• **Document excerpt**:

The IP protocol suite is standardized in the form of documents, called RFCs. Each RFC document specifies a part of the protocol suite. For example, RFC791 specifies IPv4, RFC792 specifies UDP, RFC793 specifies TCP, and RFC2460 specifies IPv6. Three IETF working group are currently standardizing IP protocols for smart objects: 6lowpan (IPv6 over IEEE 802.15.4 - see [6LoWPAN]), ROLL (Routing Over Low power and Lossy networks - see [ROLL]) that specifies a new routing protocol designed for IP smart objects networks ([RPL]) and CoRE ([CoRE]) devoted to defining a framework for resource-oriented applications intended to run on constrained IP networks. Note that these three IETF working groups are exclusively relying on IP version 6, the successor of IP version 4, which is fully compliant with the IP architecture.

IP is Lightweight

IP used to be believed to be heavyweight, but the small footprint of many recent lightweight IP stacks has successfully refuted this belief. A small memory footprint is essential for operation on the low-power, low-cost microcontrollers of smart objects. The available memory of such microcontrollers typically is on the order of a few kilobytes. Power budgets are constrained, requiring low-power communication solutions.

Memory-efficient implementations of the IP stack show that IP can successfully work in as little as a few kilobytes of RAM, and require less than 10 kilobytes of ROM. Figure 2 shows the memory footprint of five embedded TCP/IP stacks: the open source uIP stack from the Contiki operating system, one commercially available TinyOS-based IPv6 stack, the commercially available NanoStack, and the open source lwIP stack. Their footprint is around 10 kilobytes, except for lwIP that is around 20 kilobytes. Recent implementations of RPL (the routing protocol) show that the requirements in terms of RAM and ROM have been increased by a few Kbytes, which is far below the limit imposed by current hardware. Figure 2. Memory footprint for five embedded TCP/IP stacks..

For power-constrained devices, recent standardization work has made IP power efficient enough to run over sub-milliwatt radio links such as 802.15.4. Such low-power operation enables years of lifetime on typical AA batteries, even for multi-hop routing nodes.

Figure 2 - Memory footprint for five embedded TCP/IP stacks.

• **Exercise instructions**:
A – Answer these about the text on IP for smart objects:
(i) Which RFC specifies IPv6?
(ii) What is the typical available memory of smart-object microcontrollers?
(iii) About how large is the footprint of the lwIP stack?
B – Please reproduce the passage on IP for smart objects from "For power-constrained devices, recent" up to and including "multi-hop routing nodes.".
C – Extend the text on IP for smart objects, picking up after its final sentence.

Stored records
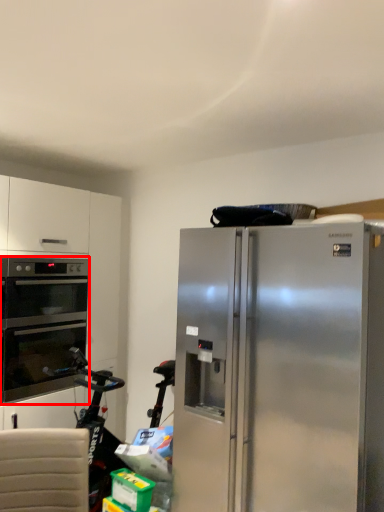
Question: From the image's perspective, considering the relative positions of oven (annotated by the red box) and refrigerator in the image provided, where is oven (annotated by the red box) located with respect to the staircase?

Choices:
 (A) below
 (B) above

Answer: (B)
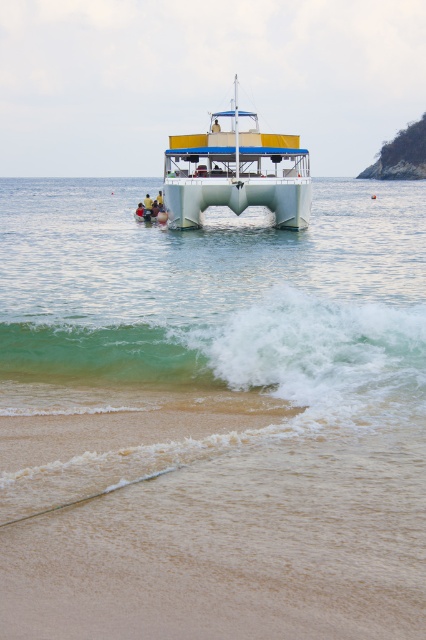
You are a photographer standing on the sandy beach at lower center and want to take a photo of the white plastic boat at center. Based on your position, which direction should you look to capture the boat in your shot?

The sandy beach at lower center is below the white plastic boat at center, so you should look upward to capture the boat in your shot.

You are a photographer planning to capture the sandy beach at lower center and the green translucent water at lower center in a single shot. Based on their sizes, which one will occupy more of the frame?

The sandy beach at lower center occupies more of the frame since it has a larger size compared to the green translucent water at lower center.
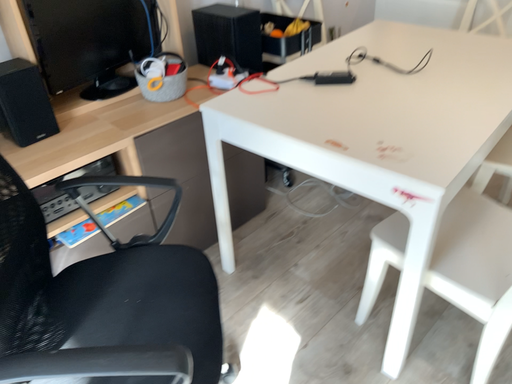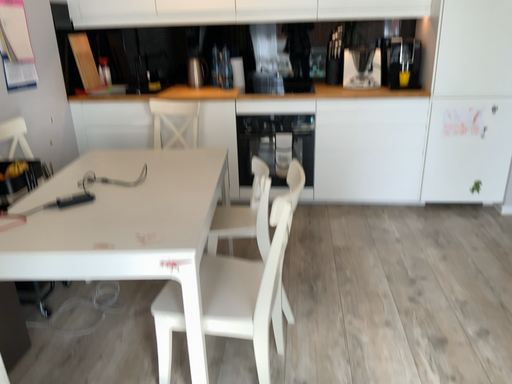
Question: Which way did the camera rotate in the video?

Choices:
 (A) rotated left
 (B) rotated right

Answer: (B)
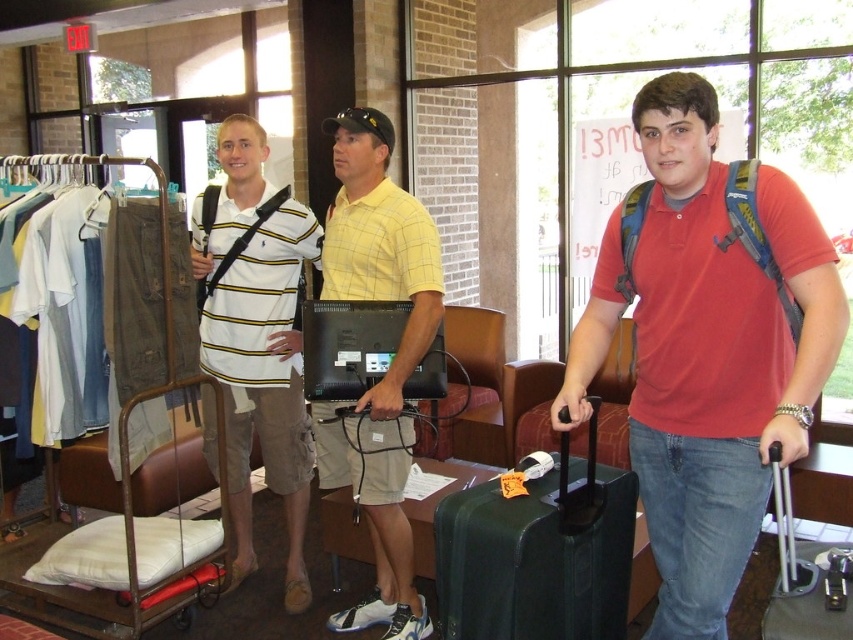
Question: Does yellow plaid shirt at center appear over black hard suitcase at lower right?

Choices:
 (A) yes
 (B) no

Answer: (A)

Question: Does matte red polo shirt at center appear on the right side of black hard suitcase at center?

Choices:
 (A) yes
 (B) no

Answer: (B)

Question: Among these objects, which one is nearest to the camera?

Choices:
 (A) black hard suitcase at center
 (B) white striped polo shirt at left
 (C) metallic silver trolley at left
 (D) yellow plaid shirt at center

Answer: (A)

Question: Which object is closer to the camera taking this photo?

Choices:
 (A) matte red polo shirt at center
 (B) white striped polo shirt at left
 (C) black hard suitcase at lower right

Answer: (A)

Question: Which point is farther from the camera taking this photo?

Choices:
 (A) (775, 611)
 (B) (538, 544)
 (C) (360, 241)
 (D) (238, 301)

Answer: (D)

Question: Does yellow plaid shirt at center appear under black hard suitcase at lower right?

Choices:
 (A) yes
 (B) no

Answer: (B)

• **Answers in order**:
A –
(i) RFC2460
(ii) On the order of a few kilobytes
(iii) Around 20 kilobytes

B –
For power-constrained devices, recent standardization work has made IP power efficient enough to run over sub-milliwatt radio links such as 802.15.4. Such low-power operation enables years of lifetime on typical AA batteries, even for multi-hop routing nodes.

C –
IP is Versatile

IP is used for a wide range of applications, on a wide range of devices, and over a wide range of underlying network technologies. IP provides an open platform that allows for future innovation as the application space for smart objects evolves beyond today's visions. IP supports virtually any type of application, including low-data rate applications such as remote device control delay-sensitive applications such as Internet telephony, large-size bulk data transfer such as file downloads, and high-data rate with stringent QoS requirements applications such as high definition TV. This diversity is enabled by the well-tested and well-engineered design of IP and its flexible, layered architecture.

Virtually any device supports IP networking, from high-end server clusters and high-speed disk racks, to cell phones and low-cost embedded devices. Although IP was originally designed for communication between computers, the flexibility inherent to IP has made it possible to interconnect very different types of devices and support a wide variety of applications.

IP is Ubiquitous

IP is available in most, if not all, operating systems for general-purpose computers and servers, and there is an ever-growing body of software available for IP networking for embedded systems. Both commercially licensed and open source implementations are generally available: general-purpose operating systems such as Microsoft Windows and Linux or micro-controller operating systems such as Contiki, TinyOS, and FreeRTOS. Most software packages also provide the necessary device drivers for the underlying communication hardware.

Most, if not all, networks provide IP access. It is possible today to get low-cost IP access both through wired connections such as DSL and through wireless offerings over 3G wireless networks. Last-hop IP access through technologies such as 802.11 (Wi-Fi) is also available at hotspots.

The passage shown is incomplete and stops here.